Data excerpts:
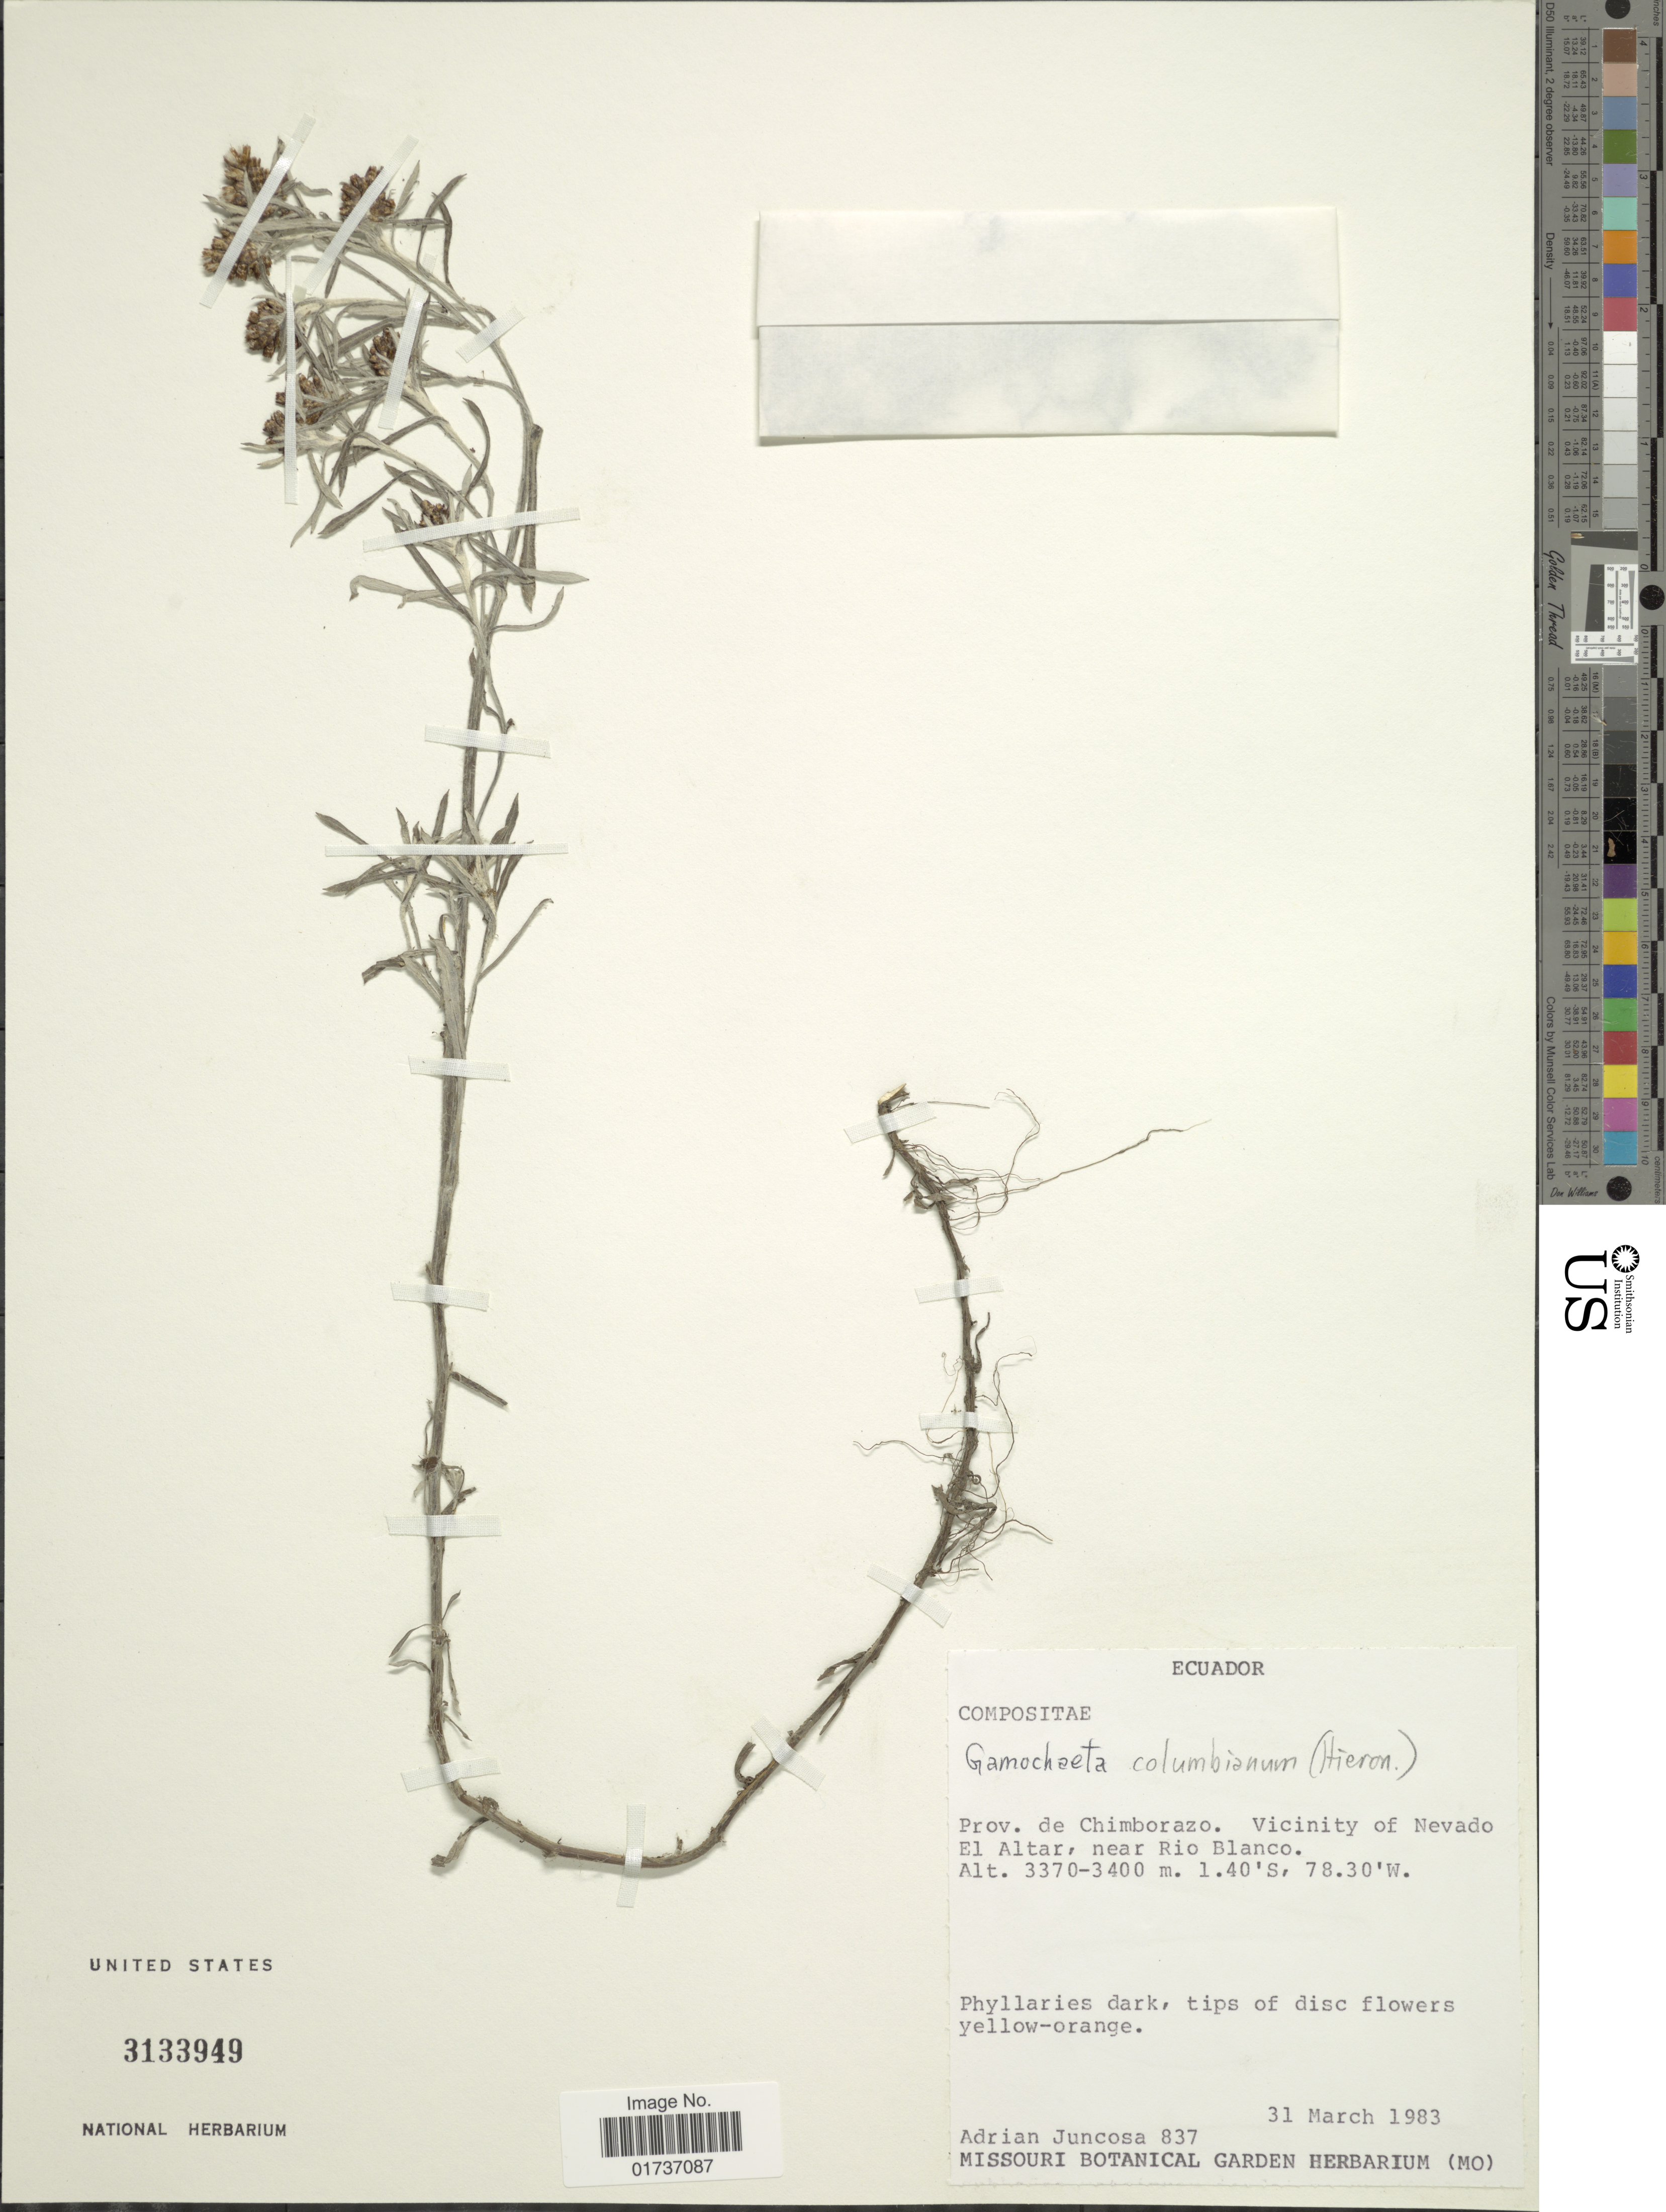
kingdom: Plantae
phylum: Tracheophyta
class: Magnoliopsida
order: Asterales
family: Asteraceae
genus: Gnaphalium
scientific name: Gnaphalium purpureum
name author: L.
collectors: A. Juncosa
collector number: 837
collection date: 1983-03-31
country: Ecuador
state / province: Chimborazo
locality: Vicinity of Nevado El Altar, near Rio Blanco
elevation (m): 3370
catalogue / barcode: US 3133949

- PROBLEM -
Write out the lines of these records word for word, leaving out the pictures.

- OUTPUT FOR THIS TASK -
kingdom: Plantae
phylum: Tracheophyta
class: Magnoliopsida
order: Asterales
family: Asteraceae
genus: Gnaphalium
scientific name: Gnaphalium purpureum
name author: L.
collectors: A. Juncosa
collector number: 837
collection date: 1983-03-31
country: Ecuador
state / province: Chimborazo
locality: Vicinity of Nevado El Altar, near Rio Blanco
elevation (m): 3370
catalogue / barcode: US 3133949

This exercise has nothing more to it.